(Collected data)
==================================================

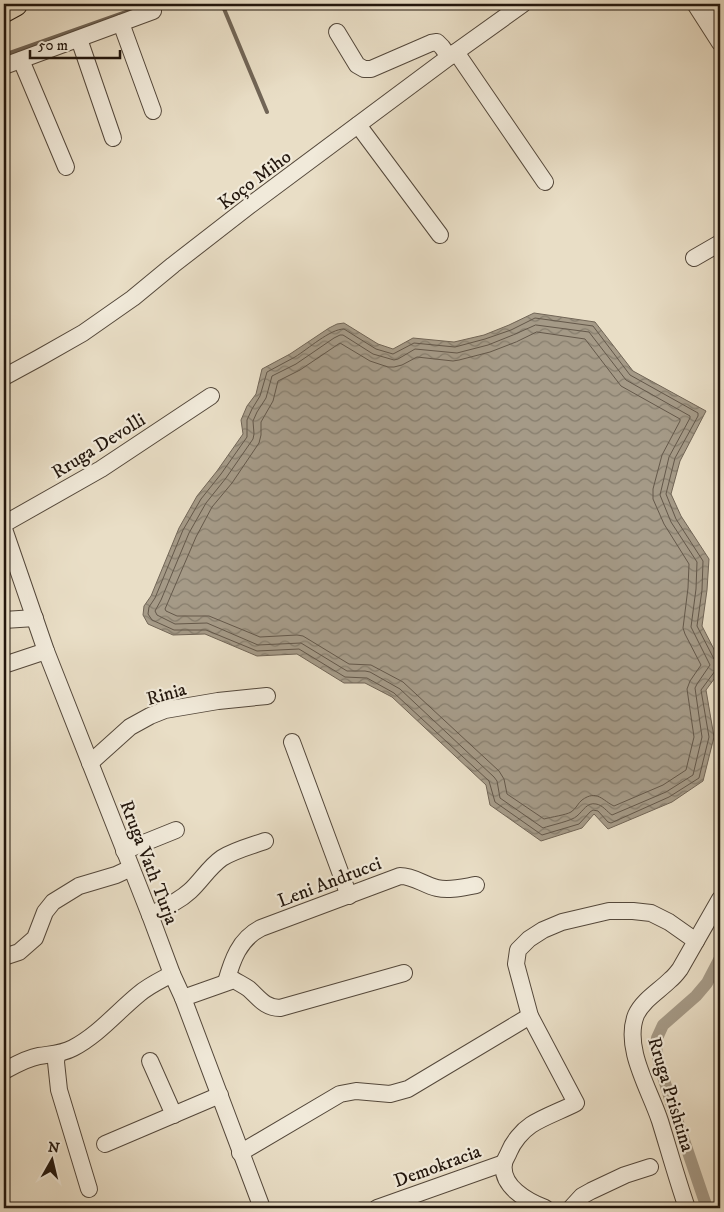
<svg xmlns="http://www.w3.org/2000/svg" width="724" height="1212" viewBox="0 0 724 1212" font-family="'IM FELL DW Pica',serif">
<defs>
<pattern id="water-waves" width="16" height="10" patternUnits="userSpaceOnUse" patternTransform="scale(1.25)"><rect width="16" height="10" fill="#a59a87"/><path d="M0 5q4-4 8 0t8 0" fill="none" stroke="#867d6d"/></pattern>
</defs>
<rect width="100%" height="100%" fill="#e9dec6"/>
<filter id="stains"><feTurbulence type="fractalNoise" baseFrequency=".004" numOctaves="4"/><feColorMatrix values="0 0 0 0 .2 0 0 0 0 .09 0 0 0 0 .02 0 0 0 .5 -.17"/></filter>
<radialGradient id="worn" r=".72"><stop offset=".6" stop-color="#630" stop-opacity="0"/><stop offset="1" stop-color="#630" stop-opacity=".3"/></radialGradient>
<path fill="url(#water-waves)" stroke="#716556" d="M 534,313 L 595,322 L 633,371 L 706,411 L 680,461 L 671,494 L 681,516 L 709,559 L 707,590 L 702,626 L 720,661 L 720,671 L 706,690 L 714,737 L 703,781 L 672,802 L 608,829 L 594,814 L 582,828 L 541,841 L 490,805 L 486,785 L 392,697 L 365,683 L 344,683 L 297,654 L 257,656 L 205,634 L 173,635 L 148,624 L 143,615 L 144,606 L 151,596 L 179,528 L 197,496 L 217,471 L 243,434 L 241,420 L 247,406 L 256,394 L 262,369 L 290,354 L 329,328 L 337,324 L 344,323 L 378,344 L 393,349 L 413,338 L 454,342 L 484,335 L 509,325 Z"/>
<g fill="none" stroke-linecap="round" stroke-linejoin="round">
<g stroke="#64584a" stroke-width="1">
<path d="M 536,325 L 589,332 L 626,380 L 690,416 L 690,418 L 669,457 L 660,495 L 671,522 L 697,562 L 696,589 L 691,627 L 710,665 L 697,684 L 695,688 L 702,737 L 693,775 L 666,792 L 612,815 C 607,812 603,805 596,804 C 587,802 583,811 577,816 C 572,821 551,825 543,828 L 500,798 L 497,781 L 494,777 L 400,689 L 370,672 L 365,671 L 347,671 L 301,643 L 258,645 L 207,623 L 175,624 L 157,615 L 155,611 L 161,600 L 189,533 L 206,503 L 226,478 L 253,439 L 254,434 L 253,421 L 257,412 L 266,398 L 272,376 L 296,364 L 334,338 L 340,335 L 343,335 L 373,354 L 394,360 L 398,359 L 415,349 L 457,353 L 488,345 L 513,335 Z"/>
<path d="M 537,332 L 585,339 L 621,386 L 680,419 L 680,421 L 662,455 L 653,489 L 653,499 L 664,524 L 689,564 L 688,588 L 683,628 L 685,634 L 701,665 L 690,681 L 687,689 L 694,737 L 686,770 L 663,785 L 614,806 C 603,801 597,789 582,800 C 578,803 576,809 571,812 C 566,815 551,817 544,819 L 507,794 L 504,779 L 499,771 L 403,682 L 371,665 L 349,664 L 303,636 L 297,635 L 260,637 L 209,616 L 177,616 L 166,611 L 165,609 L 196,537 L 212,507 L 232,483 L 259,443 L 261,435 L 261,422 L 273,401 L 278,381 L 300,370 L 340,343 L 370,361 L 388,367 L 394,367 L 402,365 L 417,357 L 453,361 L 459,360 L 490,352 L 516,342 Z"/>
<path d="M 720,662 L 716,661 L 714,659 L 697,626 L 702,590 L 703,561 L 676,519 L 666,494 L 675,458 L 698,416 L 698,413 L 630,375 L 593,326 L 535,318 L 511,330 L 485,339 L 455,347 L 414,343 L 393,354 L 376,349 L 344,329 C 330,329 308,349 295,357 C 286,362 276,367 267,372 L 260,396 L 252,409 L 247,420 L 247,437 L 221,474 L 201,499 L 183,530 L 155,598 L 149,607 L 148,614 L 152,620 L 174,630 L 206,630 L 257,651 L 299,649 L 345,677 L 367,678 L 394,693 L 489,781 L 495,802 L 542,835 L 579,824 L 590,812 L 593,810 L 598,811 L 608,822 L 611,823 L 669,797 L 699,778 L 709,737 L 701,690 L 715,671 L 720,669"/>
</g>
<g stroke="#716556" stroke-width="4">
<path d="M 222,4 L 267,112"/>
<path d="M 4,55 L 129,11"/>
</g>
<path stroke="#a59a87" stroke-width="12" d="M 707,1208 L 671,1102 L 660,1067 L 656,1048 L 657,1038 L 663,1025 L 696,996 L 707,983 L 720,958"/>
<defs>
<g id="minor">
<path d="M 695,4 L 720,43"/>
<path d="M 707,21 L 720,11"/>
<path d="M 121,23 L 153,111"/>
<path d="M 337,32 L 357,65 L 364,69 L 371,69 L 431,43 L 437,42 L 442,47 L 449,57"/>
<path d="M 79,39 L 113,138"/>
<path d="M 456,52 L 545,182"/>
<path d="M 21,60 L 66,167"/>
<path d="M 4,66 L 153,11"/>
<path d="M 358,125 L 440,235"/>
<path d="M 694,258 L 720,243"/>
<path d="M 4,377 L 39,358 L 83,333 L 133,298 L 173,265 L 249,206 L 449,57 L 523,4"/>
<path d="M 4,524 L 101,469 L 211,396"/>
<path d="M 4,529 L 46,651 L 150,915 L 172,974 L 183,998 L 262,1208"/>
<path d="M 4,620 L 35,618"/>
<path d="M 4,665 L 46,651"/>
<path d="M 292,742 L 349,896"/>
<path d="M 90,763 L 130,727 L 150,716 L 165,710 L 218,701 L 267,696"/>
<path d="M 124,851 L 176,830"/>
<path d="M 150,915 C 164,908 178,902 190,891 C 201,881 209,867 222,858 C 235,850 251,846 265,841"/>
<path d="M 4,957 L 19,952 L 35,938 L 45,912 L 53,902 L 79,886 L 116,875 L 131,868"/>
<path d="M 226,982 C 232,961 239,939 261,928 L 400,876 C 414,876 424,885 437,888 C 450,891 464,887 476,885"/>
<path d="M 183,998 L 234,980 C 239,983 245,986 249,989 C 259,998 265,1008 280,1008 L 404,973"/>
<path d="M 57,1054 L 56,1062 L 59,1090 L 89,1189"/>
<path d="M 150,1061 L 174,1115"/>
<path d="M 4,1071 C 15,1065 27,1058 39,1056 C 51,1054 62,1054 73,1048 C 98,1035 117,1012 139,994 C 148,986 161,980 172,974"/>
<path d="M 105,1144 L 220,1095"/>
<path d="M 240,1153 L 340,1094 L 356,1091 L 390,1094 L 408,1089 L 530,1016"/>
<path d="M 377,1208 L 504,1163"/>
<path d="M 545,1208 C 527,1201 500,1186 504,1163 C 505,1159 508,1155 509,1152 C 513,1142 522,1131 531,1125 C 543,1117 563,1110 576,1103 L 530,1016 L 516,964 L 518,950 L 529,939 L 543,930 L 562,922 L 609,911 L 633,911 L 651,913 L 669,922 L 696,941"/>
<path d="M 571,1208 L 582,1196 L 591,1191 L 625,1175 L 650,1167"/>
<path d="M 687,1208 C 677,1179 669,1150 660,1121 C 650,1090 623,1048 636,1015 C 643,1000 659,991 670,980 C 674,977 677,973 680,969 L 720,899"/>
</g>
<path id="highway" d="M 4,10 L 15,4"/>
</defs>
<use href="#minor" stroke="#54483b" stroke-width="18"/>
<use href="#highway" stroke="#22160d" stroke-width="26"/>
<use href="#minor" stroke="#f1eada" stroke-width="16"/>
<use href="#highway" stroke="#e9dec6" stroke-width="24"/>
</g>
<g text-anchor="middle" stroke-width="4.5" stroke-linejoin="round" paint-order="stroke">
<g font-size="19" fill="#22160d" stroke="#f1eada">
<text transform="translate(254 179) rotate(-37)" y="7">Koço Miho</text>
<text transform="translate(98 445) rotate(-32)" y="7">Rruga Devolli</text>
<text transform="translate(166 693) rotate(-16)" y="7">Rinia</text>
<text transform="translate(150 862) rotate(69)" y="7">Rruga Vath Turja</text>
<text transform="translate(329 881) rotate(-21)" y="7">Leni Andrucci</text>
<text transform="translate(672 1094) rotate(73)" y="7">Rruga Prishtina</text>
<text transform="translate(437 1165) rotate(-20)" y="7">Demokracia</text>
</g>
</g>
<rect width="724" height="1212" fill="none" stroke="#e9dec6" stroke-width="20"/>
<rect x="5" y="5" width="714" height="1202" fill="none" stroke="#22160d" stroke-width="2.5"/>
<rect x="10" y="10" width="704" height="1192" fill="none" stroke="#22160d"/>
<g transform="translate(52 1160) rotate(8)" stroke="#f1eada" stroke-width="4" paint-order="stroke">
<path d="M0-4L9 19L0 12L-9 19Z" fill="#22160d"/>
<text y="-8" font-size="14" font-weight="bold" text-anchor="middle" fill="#22160d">N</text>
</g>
<path d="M30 50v8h90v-8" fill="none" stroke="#22160d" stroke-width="2.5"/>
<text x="38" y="50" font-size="15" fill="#22160d" stroke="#f1eada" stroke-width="4" paint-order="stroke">50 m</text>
<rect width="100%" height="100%" filter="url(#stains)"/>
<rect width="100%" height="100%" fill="url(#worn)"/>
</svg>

==================================================

Search the records above for "worn". Copy each line where it is found.

<radialGradient id="worn" r=".72"><stop offset=".6" stop-color="#630" stop-opacity="0"/><stop offset="1" stop-color="#630" stop-opacity=".3"/></radialGradient>
<rect width="100%" height="100%" fill="url(#worn)"/>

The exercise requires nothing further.